> Teks Tersedia:
Dalam tataran praktis, perjuangan Natsir untuk mengimplementasikan
gagasan kenegaraannya tersebut mulai mengemuka ketika Ia tampil sebagai anggota
Konstituante Pemilu 1955 menghasilkan
empat partai besar. Yaitu Partai Nasional Indonesia, Partai Masyumi, Parta Nahdlatul
Ulama dan Partai Komunis Indonesia. Dari
komposisi ini terlihatlah tiga kekuatan politik Indonesia, yaitu nasionali s-sekular,
Islam dan marxisme / sosialisme. Konstituante yang merupakan hasil dari Pemilu
1955 bertugas menyusun dasar negara sebagai pengganti UUDS-1950 yang bersifat
sementara. Namun karena tidak ada partai pemenang mutlak atau mayoritas tunggal
(single mayority), maka perdebatan antara ketiga arus utama kekuatan
politik tersebut-yang kemudian hanya diwakili oleh Islam dan
Pancasila-menghangat di Konstituante yang bersidang pada 1956-1958. Dalam
perdebatan ini, Natsir adalah ujung tombak bagi kelompok Islam.
Dalam pidatonya di depan Majlis Konstituante
1957, Natsir menegaskan bahwa Indonesia hanya mempunyai dua pilihan dasar
negara, sekuler
(ladiniyah) atau agama
(diniyah). Pancasila
adalah sekuler, tidak mengakui wahyu sebagai sumbernya. Pancasila merupakan
penggalian dari masyarakat yang bersifat netral agama, termasuk gagasan ketuhanannya.
Dalam Pancasila, lanjut Natsir, ketuhanan hanyalah rasa adanya Tuhan tanpa
wahyu. Rasa ketuhanan tersebut bersifat relatif, berganti-ganti. Karena itu
lanjut Natsir, “negara yang berdasarkan Pancasila, yang terang sudah demikian
sifatnya itu, tidak dapat menjadi negara yang betul-betul mencukupi kebutuhan
hidup Indonesia, bukan suatu negara yang sebagai suatu
institution
akar-akarnya nyata menghujam dalam sanubari bangsa Indonesia.”
Natsir menandaskan bahwa suatu dasar negara akan efektif berlaku apabila
berakar kuat pada masyarakatnya. Islam merupakan agama mayoritas bangsa
Indonesia dan telah berabad-abad berakar kuat dalam kehidupan masyarakat.

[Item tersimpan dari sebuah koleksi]
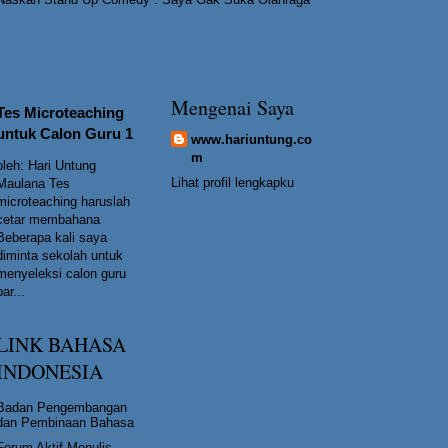
Mengenai Saya
Tes Microteaching
untuk Calon Guru 1
www.hariuntung.co
m
oleh: Hari Untung
Lihat profil lengkapku
Maulana Tes
microteaching haruslah
cetar membahana
Beberapa kali saya
diminta sekolah untuk
menyeleksi calon guru
bar...
LINK BAHASA
INDONESIA
Badan Pengembangan
dan Pembinaan Bahasa
Forum Aktif Menulis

> Perintah Tugas: Menurut teks tentang Natsir di Konstituante, pada tahun berapa Konstituante bersidang?

> Hasil Tugas: Konstituante bersidang pada 1956–1958.